— Совершенно другое. Сейчас к партии коммунистов я не имею никакого отношения. А тогда, в январе 1942 года, было отчаянное положение. Я был на Ленинградском фронте и не думал, что Ленинград выстоит. А раз уж все равно суждено погибать, то лучше во имя идеи. Другой идеи не было.
— К сожалению, сейчас только одна идея — обогащайтесь кто как может. Вот какая у нашего общества идея. А моя личная идея — сохранить порядочность, честность, интеллигентность. Такие вот простые вещи…
— Не хочу говорить о долге, патриотическом порыве. Эти слова и чувства понятны представителям моего поколения. А нынешней молодежи вряд ли возьмусь растолковывать, почему записался в народное ополчение и попал в окопы с бутылкой зажигательной смеси в руках. У меня даже винтовки не было, не говоря уже про автомат, но я шел вперед и без колебаний умер бы за родную страну. Хотя умирать, конечно, не хотелось…

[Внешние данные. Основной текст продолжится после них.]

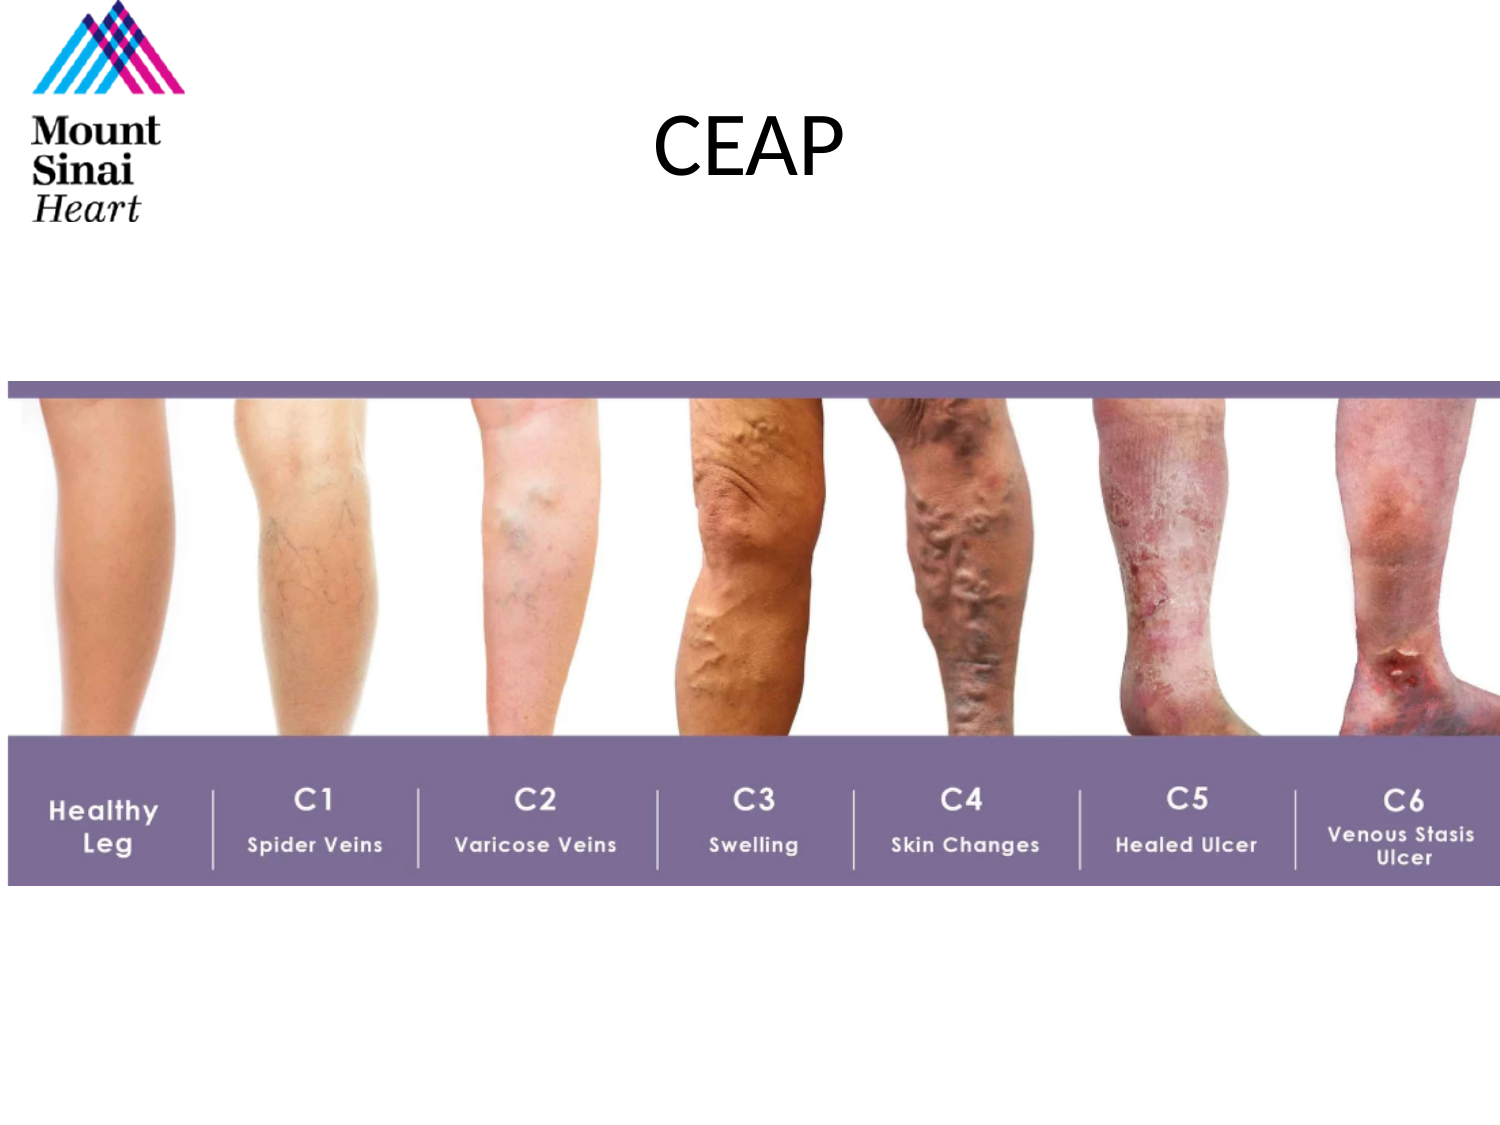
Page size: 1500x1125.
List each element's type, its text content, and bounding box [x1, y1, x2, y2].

picture [0, 381, 1500, 886]
picture [31, 0, 185, 222]
title CEAP [75, 45, 1425, 233]
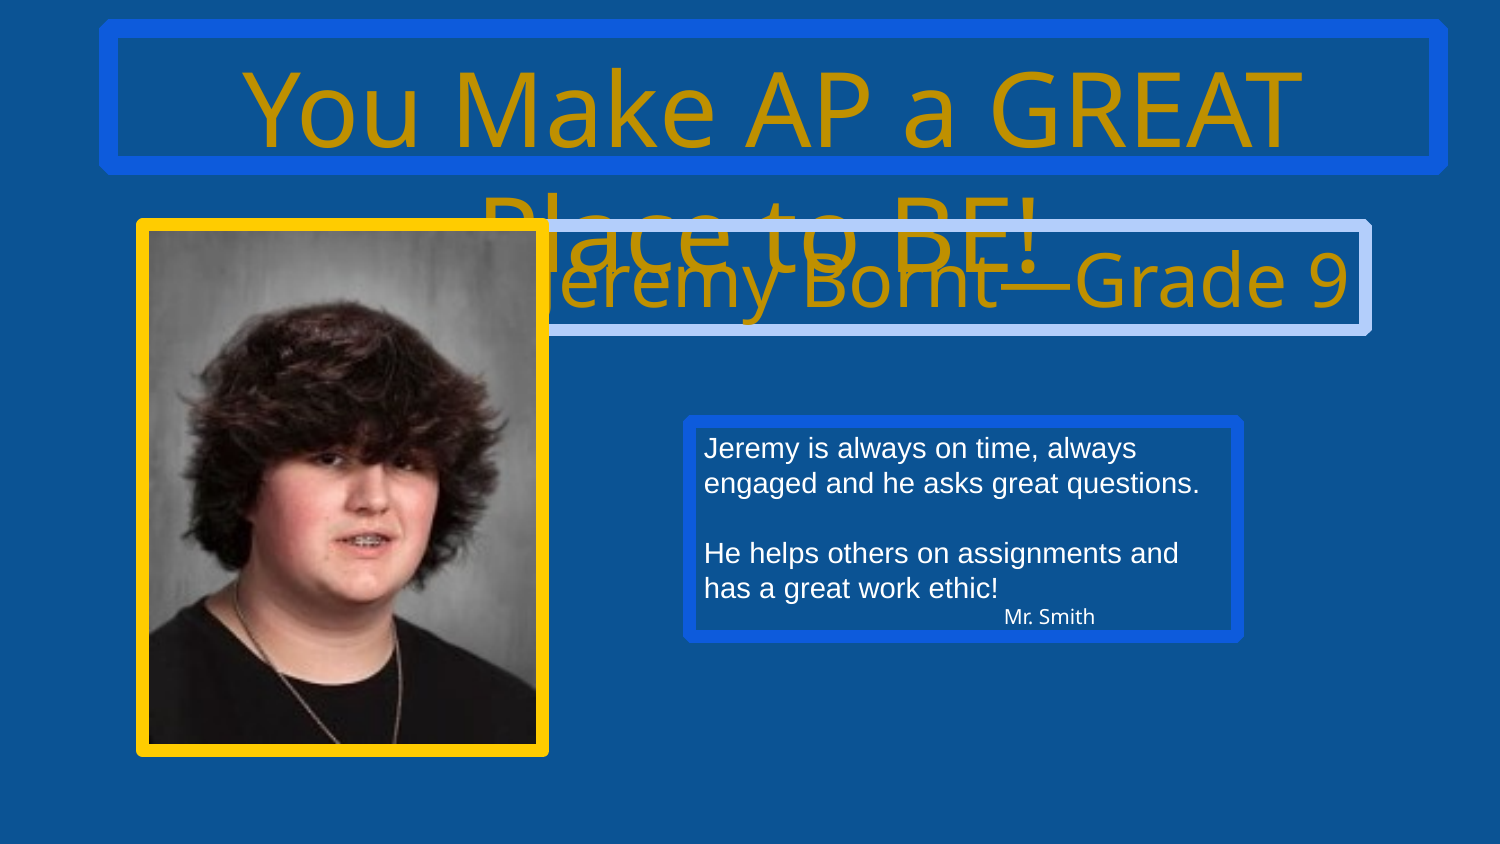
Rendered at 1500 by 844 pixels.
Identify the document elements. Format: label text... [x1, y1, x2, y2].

text_box Jeremy Bornt—Grade 9 [549, 225, 1366, 331]
text_box Jeremy is always on time, always engaged and he asks great questions. He helps others on assignments and has a great work ethic! Mr. Smith [689, 421, 1238, 637]
text_box You Make AP a GREAT Place to BE! [108, 28, 1439, 166]
picture [149, 231, 537, 745]
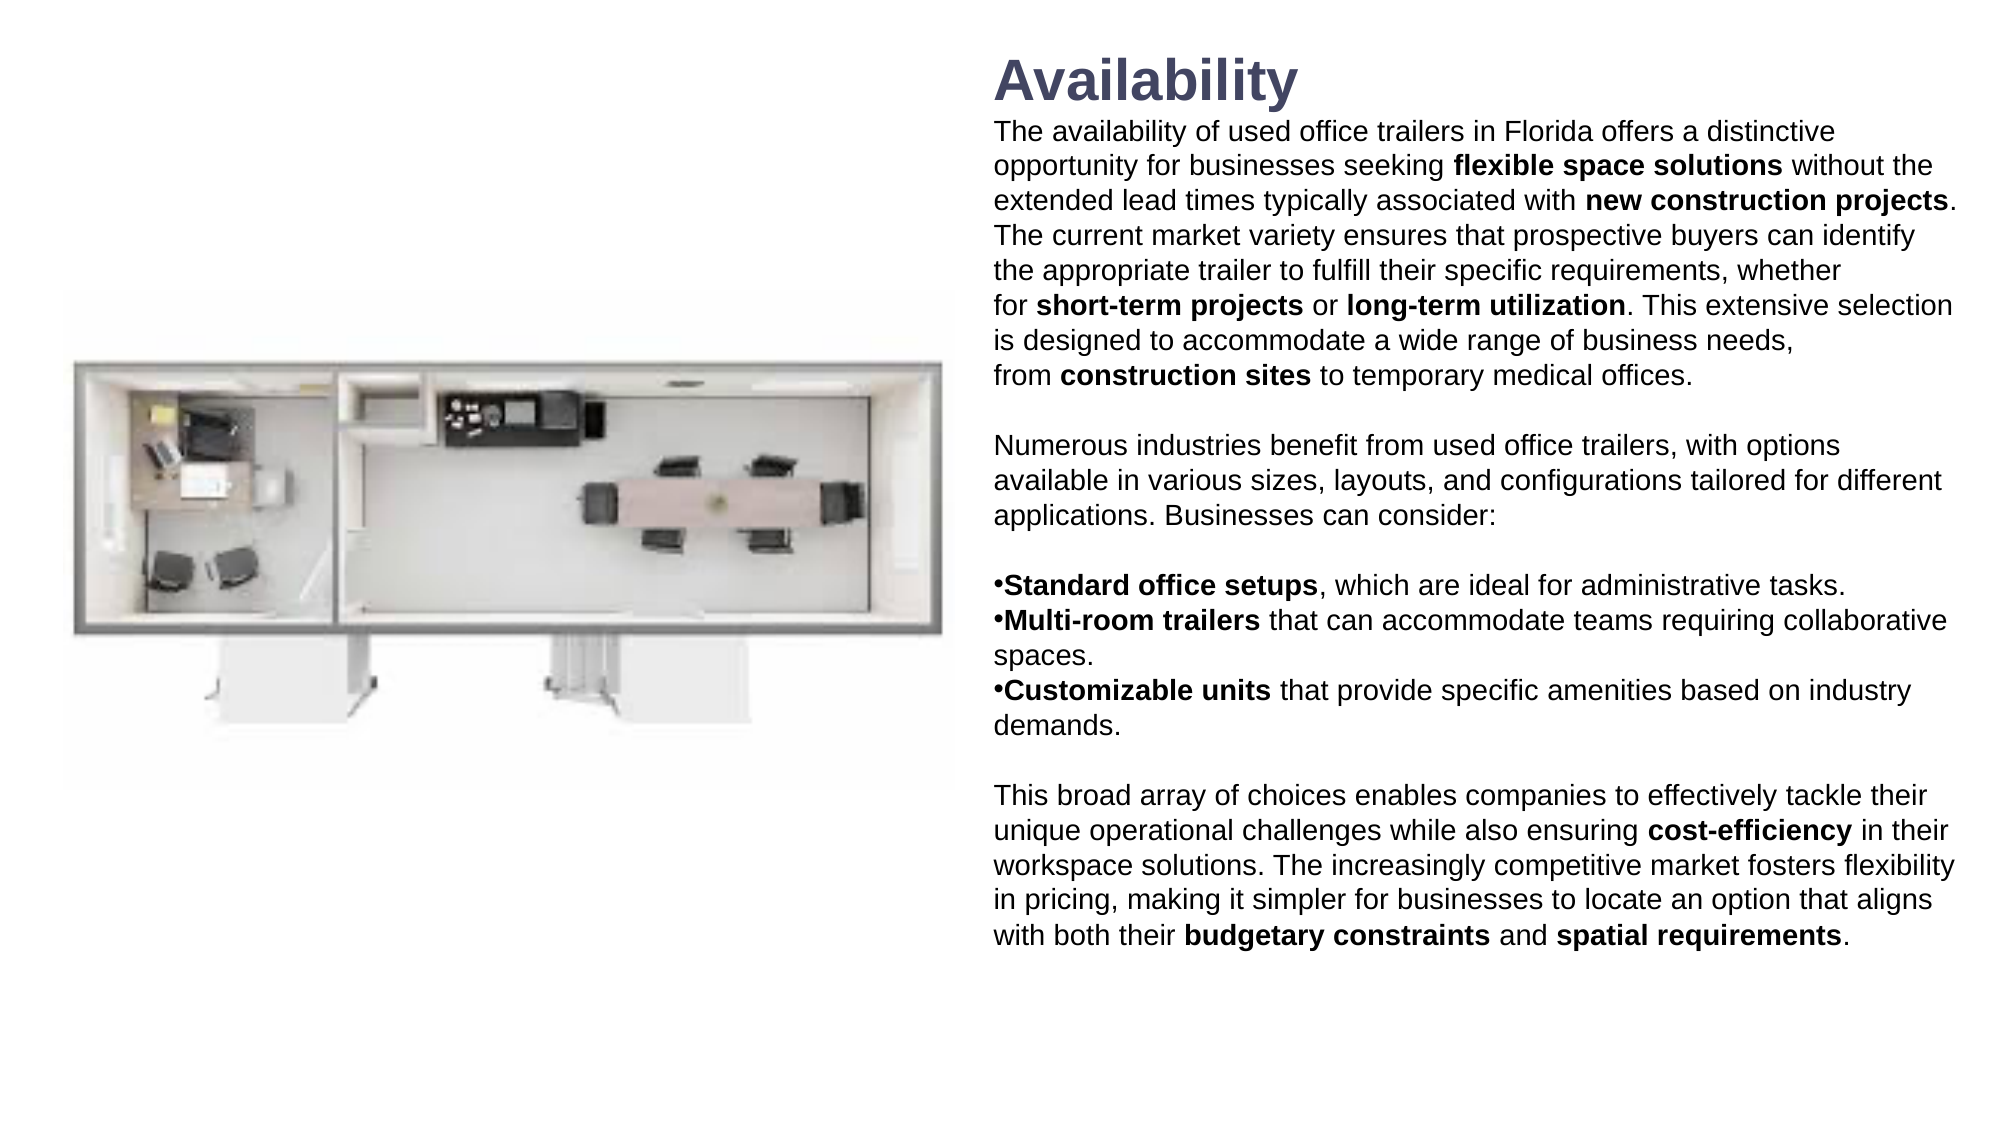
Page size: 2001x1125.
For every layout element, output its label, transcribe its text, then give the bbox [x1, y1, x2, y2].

— Не только сам не кричал, но ни разу ничего подобного не слышал. Поднимаясь в атаку, люди орали от страха, себя подбадривали, врага испугать старались. Одни матерились, другие вопили «Ура!», третьи молились, четвертые вспоминали родных…
— Однажды мы выпили с соседом по землянке, и он вдруг заговорил, что не понимает сталинских слов о вероломности Гитлера, о внезапности нападения фашистов, якобы и предопределивших их успех на первом этапе войны. Мол, а где же наша разведка, где сталинские соколы, которые с воздуха должны были все увидеть и доложить в Кремль? Вопросы наивные, но я тогда подумал: а ведь и правда, странно все получается…
Долгое время мне казалось, что только на нашем участке фронта не хватает танков, орудий и самолетов, а везде они есть. Но постепенно я прозревал все больше и больше. Приступы сомнений, критического отношения к поступкам и словам Сталина стали повторяться, учащаться. А когда мы вошли в Германию, я совсем загрустил. Оказывается, загнивающий капитализм выглядел совсем не так, как нам о нем рассказывали.
— Смерть вождя казалась мне катастрофой, личной трагедией. Удар был невероятный. Услышав по радио страшную весть, я тут же отправился на Дворцовую площадь Ленинграда — она тогда называлась площадью Урицкого. Все огромное пространство было заполнено рыдающим, растерянным, потрясенным народом. Никто не проводил митингов, не произносил речей — нет. Люди интуитивно собрались вместе, чтобы заслониться, спрятаться от горя. Слишком страшно, жутко казалось остаться в такую минуту одному.
С Дворцовой мы с женой пошли на Московский вокзал, я хотел во что бы то ни стало поехать в столицу и лично проститься с вождем, участвовать в похоронах. Билетов, разумеется, не оказалось, пробиться в Москву было невозможно… Я не мог представить, как жить дальше, что делать, во что верить. Внутри сидело ощущение, будто мир рухнул, всему пришел конец. Сталин умер! Пока это не случилось, почему-то никому в голову не приходила банальная мысль, что он, как и любой другой, смертен, что тело его бренно. Наверное, это результат работы советской пропагандистской машины, не допускавшей отношения к Сталину как к равному. Он был высшим существом, богом.
— Полагаю, что от Хрущева потребовалось колоссальное мужество, чтобы осмелиться на антисталинский доклад. Без сомнения, это был героический поступок. Хрущев разрушил культ, который строился, казалось бы, на века. Я не историк и могу говорить только о собственных ощущениях — в 56-м году я пережил настоящий шок.